By residing more frequently in the present, one begins to see that the mind is continually chattering away with commentary and judgment. By noticing what the mind is offering up, one gains the ability to observe their thoughts and to see them for what they are without fear or judgment.
- What is Mindfulness? http://thinkmindfully.com/
Talk about being judgmental! “Chattering” is a word that oozes with judgment.
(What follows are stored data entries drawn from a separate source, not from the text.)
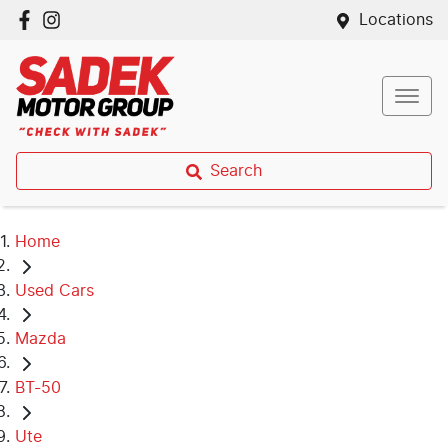
Locations
Search
Home
Used Cars
Mazda
BT-50
Ute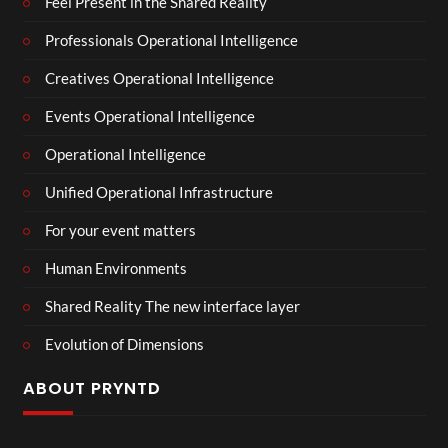
Feel Present in the Shared Reality
Professionals Operational Intelligence
Creatives Operational Intelligence
Events Operational Intelligence
Operational Intelligence
Unified Operational Infrastructure
For your event matters
Human Environments
Shared Reality The new interface layer
Evolution of Dimensions
ABOUT PRYNTD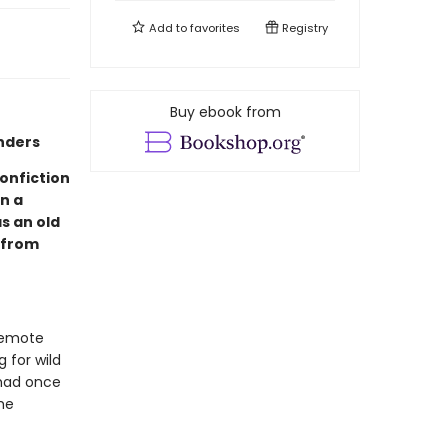
Add to
favorites
Registry
Buy ebook from
nders
nonfiction
n a
s an old
 from
remote
 for wild
 had once
he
Here are the first two definitions from Dictionary.com: 1) “to talk rapidly in a foolish or purposeless way; jabber;” and 2) “to utter a succession of quick, inarticulate, speech-like sounds, as monkeys or certain birds.” When you describe someone as “chattering”, you are devaluing them and their speech.
Is the mind actually “continually chattering away with commentary and judgment”? Content-analysis of thought-streams have repeatedly found that goal-directed planning, rehearsing and problem-solving are the most common type of content in “task-unrelated thought”, see, e.g., Baird et al 2011 or Morin et al 2011. Quoting the latter:
“The most often self-reported inner speech function was self-regulation, which includes planning to engage in specific tasks, self motivating speech, time management, and planning when to do things. Also frequently mentioned was self-talk used to solve problems and make decisions, as well as inner speech used as a mnemonic aid.” Morin et al, p. 1717
We are told to observe these “chattering” thoughts and “see them for what they are”. What they “are’ is already being suggested. “Observing” sounds like a neutral activity, but it’s not. One cannot observe without bias – what to focus on, what to look for, what aspects to highlight, how to frame, what components make up the bounded object – bias is inevitable even without blatant suggestions on how to interpret whatever is being observed.
This characterization of thoughts as chattering nonsense is typical of the religious project: stress how pathetic life is without commitment to the One True Path. You can’t get people all excited about the possibility of future awaking without contrasting it with current sleep. And you can’t get people to stay on the path without frequent reminders of the suffering and darkness that would befall them should they lose their way.
Achieving religious transformation can take a lifetime (or more) of time and effort. Few people would persevere on this quest if they considered regular life okay or pretty good except for sometimes. Approach motivation may be enough to get you started on the religious path but after the initial thrill is gone, avoidance motivation keeps you there.
Alain Morin, Bob Uttl, Breanne Hamper Self-reported frequency, content, and functions of inner speech. Procedia - Social and Behavioral Sciences 30 (2011) 1714 – 1718.
Benjamin Baird , Jonathan Smallwood, and Jonathan W. Schooler (2011) Back to the future: Autobiographical planning and the functionality of mind-wandering. Consciousness and Cognition Volume 20, Issue 4, 604–1611.